This research presents a comprehensive re-evaluation and improvement of map projection distortion analysis, building upon the foundational framework of Goldberg and Gott. The fundamental challenge in cartography lies in representing the Earth’s spherical surface on a flat plane, called map projection, a process that inevitably introduces distortions in area, shape, or distance. This study aims to refine the quantification of these distortions by employing an improved distance metric that accurately measures projected geodesics, utilising high-precision numerical methods with over 10 million sample points to minimise error, and introducing an unbiased total distortion score that eliminates the arbitrary normalisation of previous methods.

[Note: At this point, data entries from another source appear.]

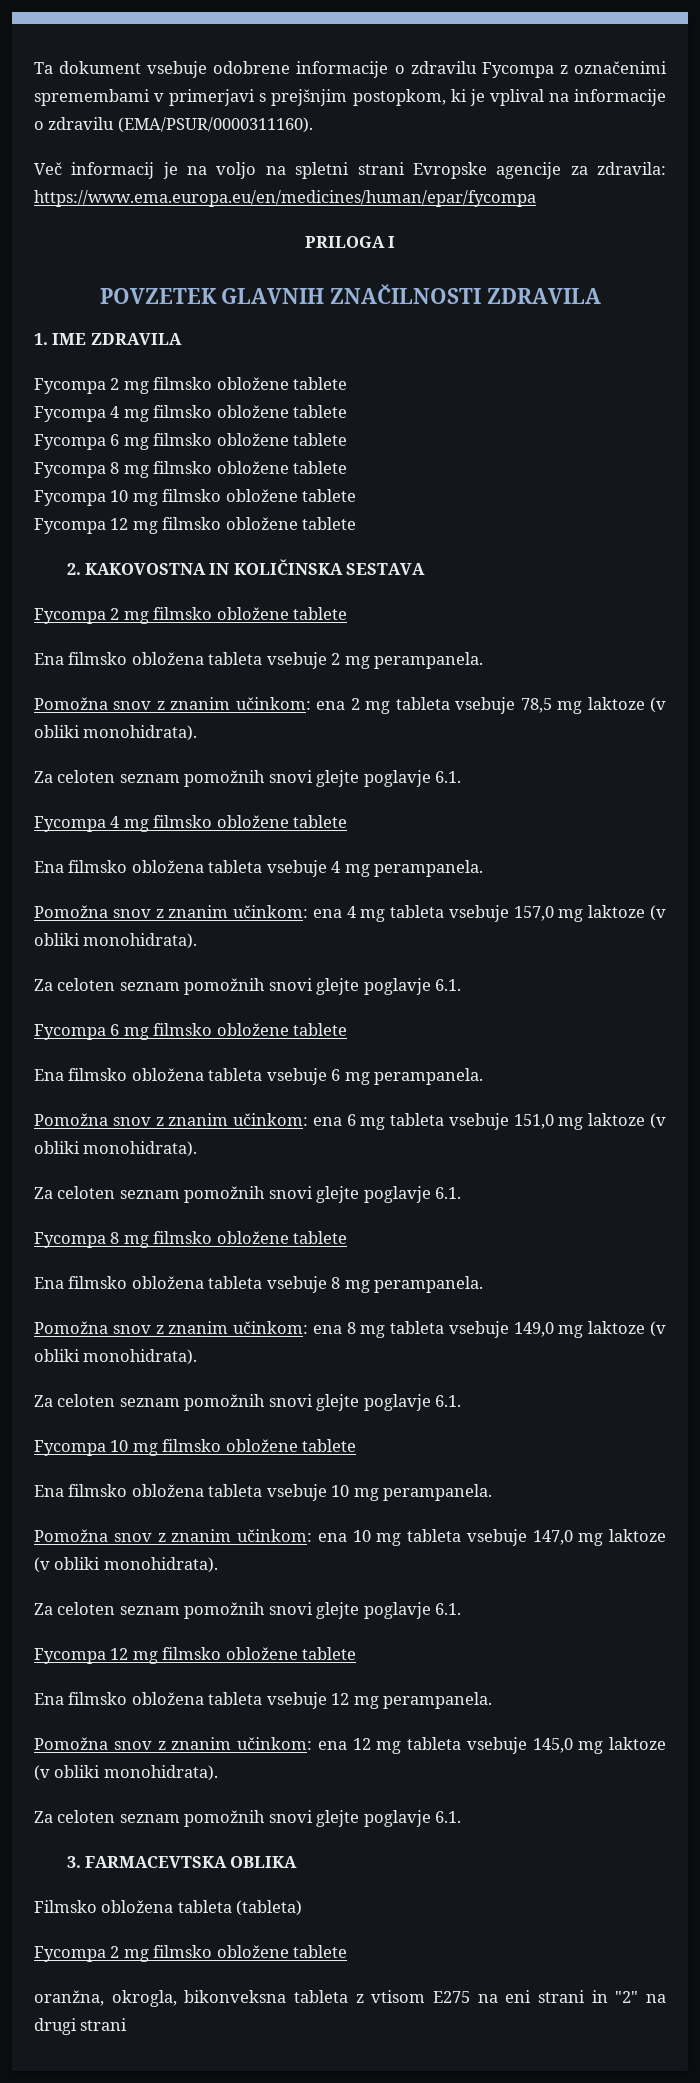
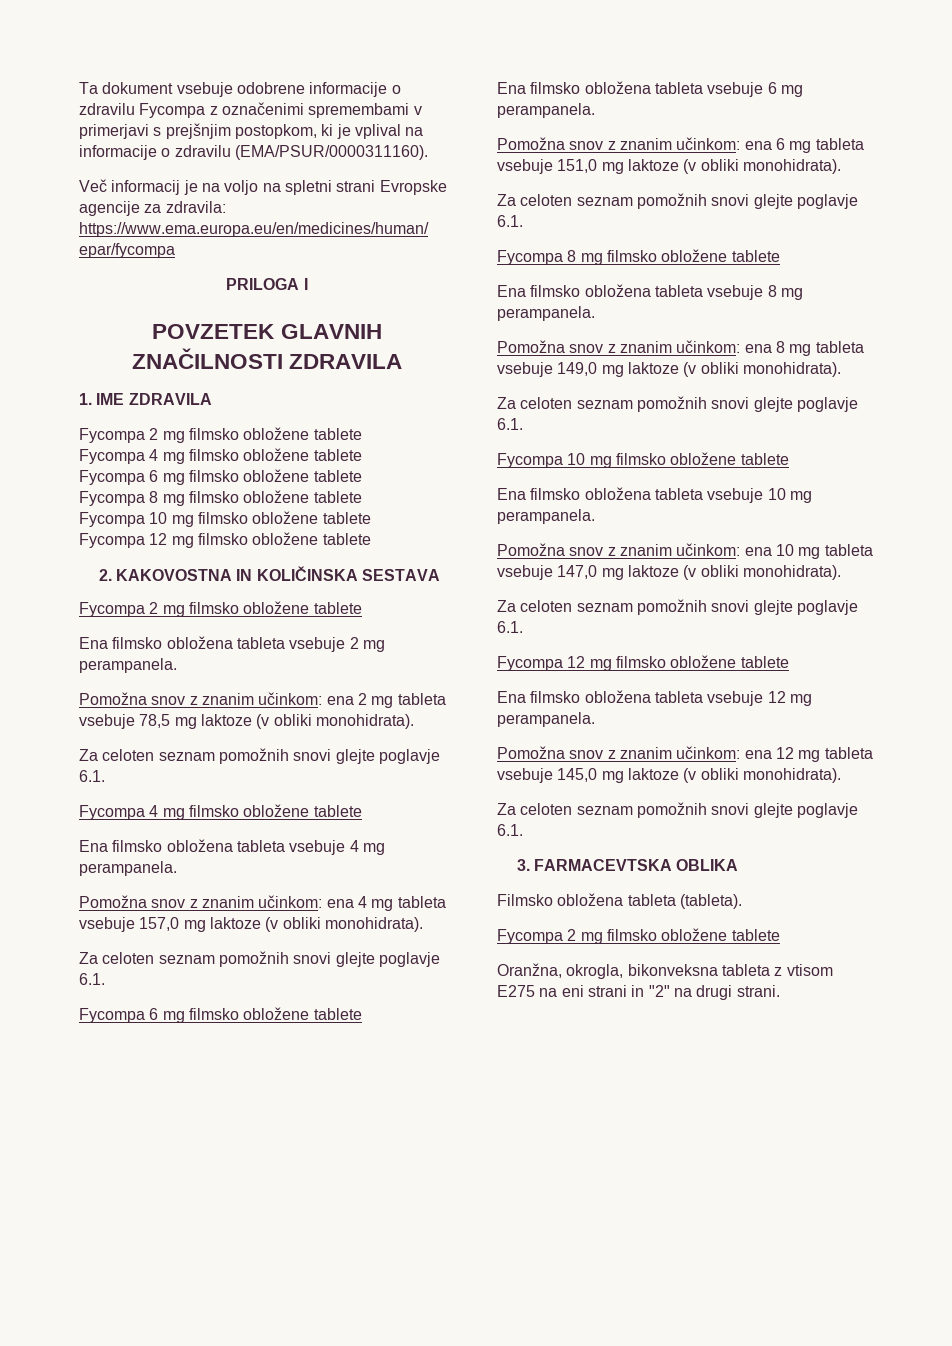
[236,1900,303,1916] [34,1945,348,1962] [34,1990,104,2006] (tableta) // Fycompa 2 mg filmsko obložene tablete // oranžna, -> [679,894,742,909] [497,928,780,944] [497,963,562,978] (tableta). // Fycompa 2 mg filmsko obložene tablete // Oranžna,
[80,2018,128,2031] strani -> [736,985,780,997] strani.

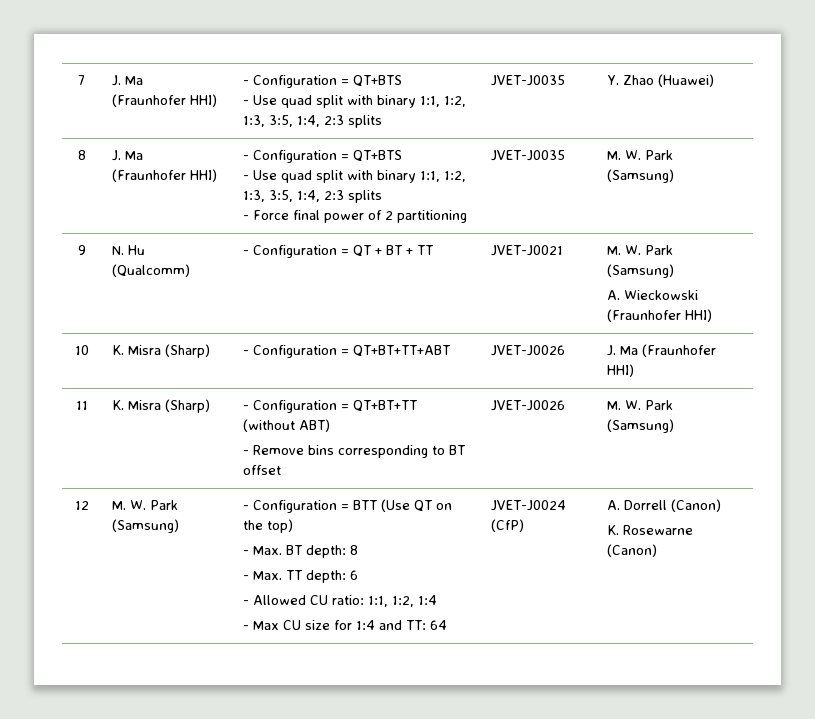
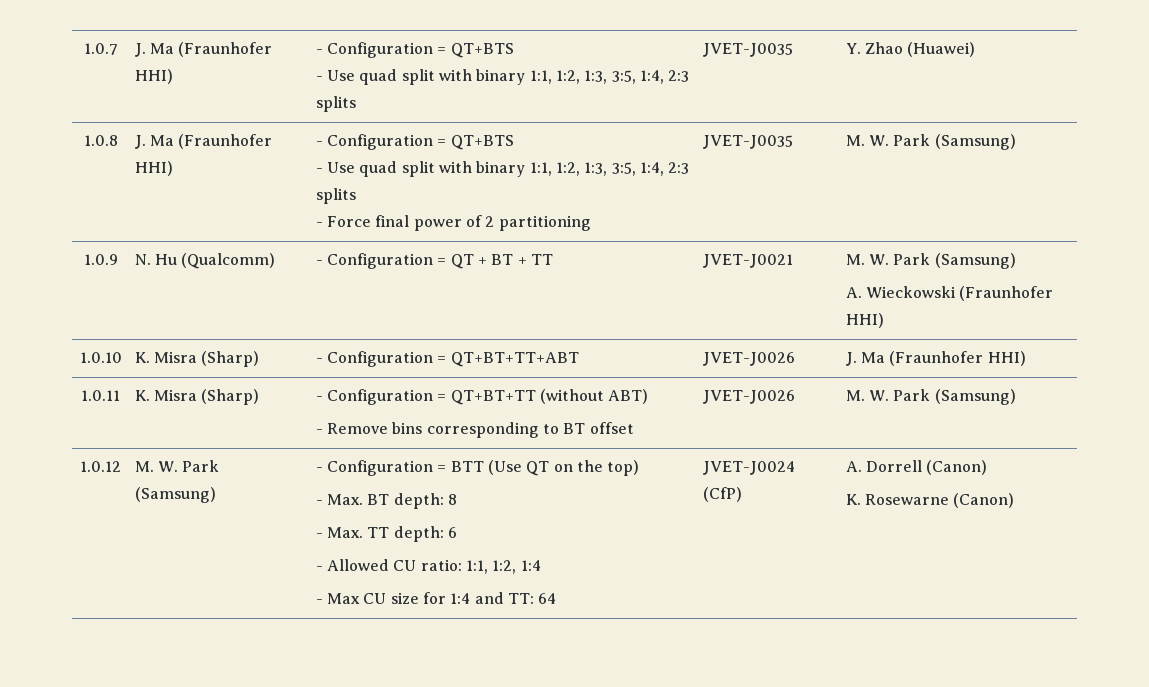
[78,75,85,85] 7 -> [83,43,118,55] 1.0.7
[77,150,86,160] 8 -> [83,135,118,146] 1.0.8
[77,245,86,255] 9 -> [83,254,118,265] 1.0.9
[74,345,89,355] 10 -> [79,352,122,363] 1.0.10
[75,401,88,410] 11 -> [81,390,120,401] 1.0.11
[74,501,89,510] 12 -> [80,461,121,472] 1.0.12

The results identify the Winkel Tripel projection as the best-performing overall map based on the improved, unbiased total distortion score.

Furthermore, this work critically investigates the viability of using the fractal dimension of coastlines as a novel distortion metric, leading to a shift in analysis towards evaluating distortions specifically along coastal geometries. However, theoretical computations using fractal dimension show that it is unsuitable as a global distortion metric due to its invariance under the bi-Lipschitz transformations that define many map projections. By establishing a normalisation approach based on coastline arc length, this study provides a robust and resolution-independent framework for tailored cartographic evaluation. The findings underscore the sensitivity of distortion scores to globe orientation and establish a foundational methodology for future property-specific distortion analyses, ensuring a more reliable and application-focused approach to selecting map projections than previously done. For the specific application of representing coastlines with minimal distortion, the Azimuthal Equidistant projection is found to be the most fitting.